Data items
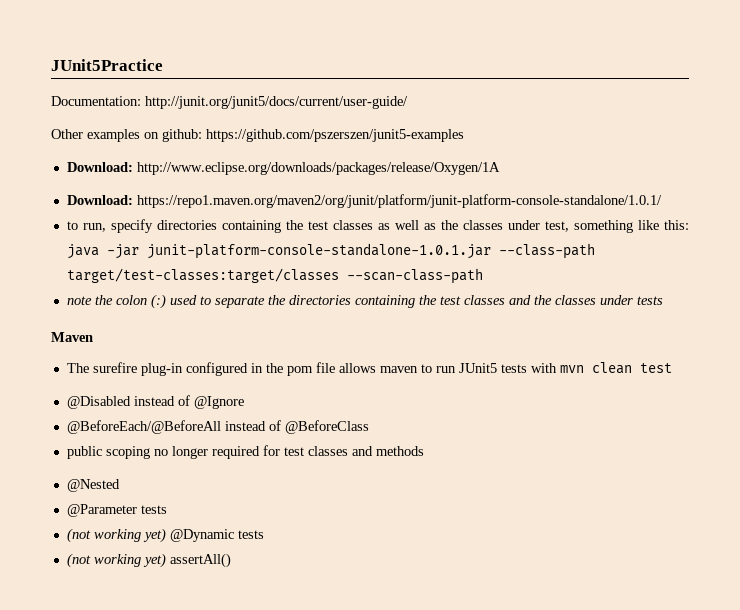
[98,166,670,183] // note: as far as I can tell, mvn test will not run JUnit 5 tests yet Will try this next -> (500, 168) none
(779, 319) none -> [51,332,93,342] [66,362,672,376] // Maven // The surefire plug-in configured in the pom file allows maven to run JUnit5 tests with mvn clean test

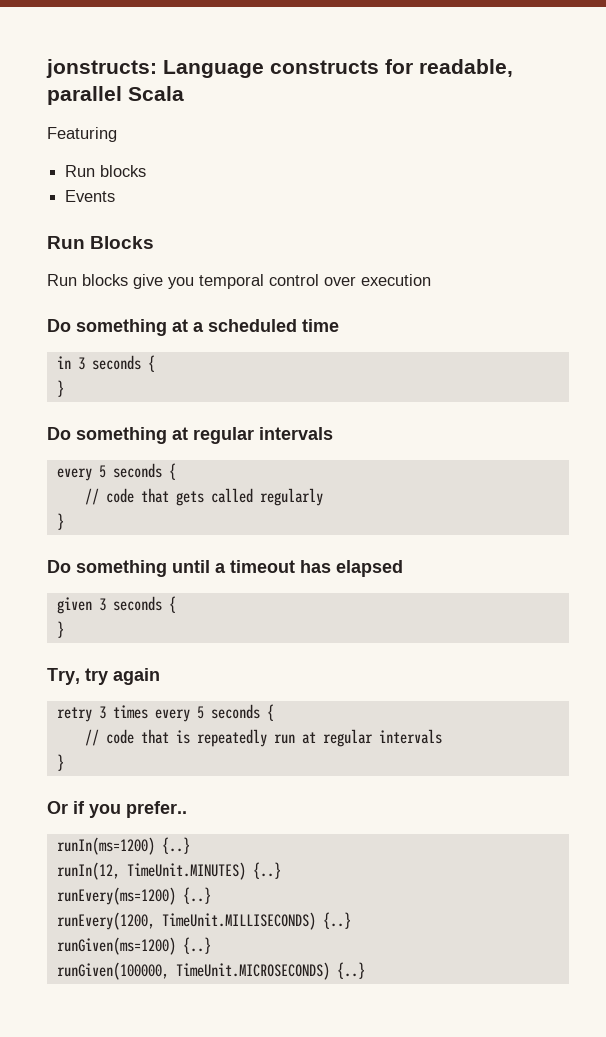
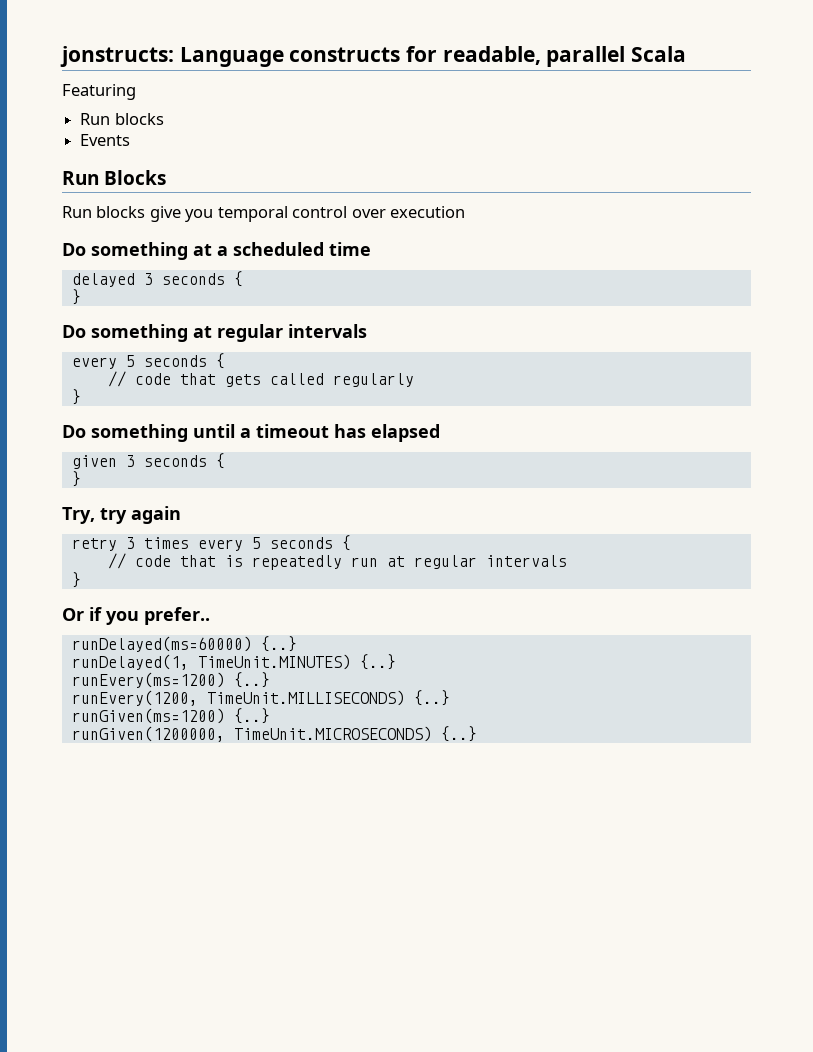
[56,356,71,369] in -> [71,273,135,287] delayed
[56,837,190,855] [56,862,120,880] runIn(ms=1200) {..} // runIn(12, -> [71,636,297,652] [71,654,189,670] runDelayed(ms=60000) {..} // runDelayed(1,
[56,962,169,980] runGiven(100000, -> [71,726,225,742] runGiven(1200000,

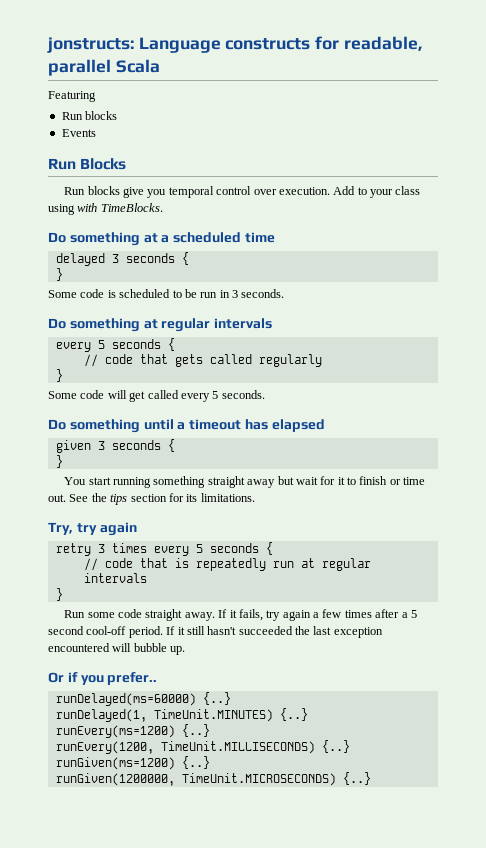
[390,206,466,218] execution -> [278,186,421,198] [48,203,163,215] execution. Add to your class using with TimeBlocks.
(81, 297) none -> [48,289,285,298] // Some code is scheduled to be run in 3 seconds.
(81, 397) none -> [48,390,265,402] // Some code will get called every 5 seconds.
(81, 479) none -> [64,476,426,488] [48,493,255,505] // You start running something straight away but wait for it to finish or time out. See the tips section for its limitations.
(81, 580) none -> [64,609,417,621] [48,626,383,638] [48,643,186,655] // Run some code straight away. If it fails, try again a few times after a 5 second cool-off period. If it still hasn't succeeded the last exception encountered will bubble up.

> **EXERCISE REQUIREMENTS**: Treating the line with "[56,837,190,855] [56,862,120,880] runIn(ms=1200)" as the last line to include, retype the records exactly from their first line, excluding pictures.

> **EXPECTED ANSWER**:
[98,166,670,183] // note: as far as I can tell, mvn test will not run JUnit 5 tests yet Will try this next -> (500, 168) none
(779, 319) none -> [51,332,93,342] [66,362,672,376] // Maven // The surefire plug-in configured in the pom file allows maven to run JUnit5 tests with mvn clean test

[56,356,71,369] in -> [71,273,135,287] delayed
[56,837,190,855] [56,862,120,880] runIn(ms=1200) {..} // runIn(12, -> [71,636,297,652] [71,654,189,670] runDelayed(ms=60000) {..} // runDelayed(1,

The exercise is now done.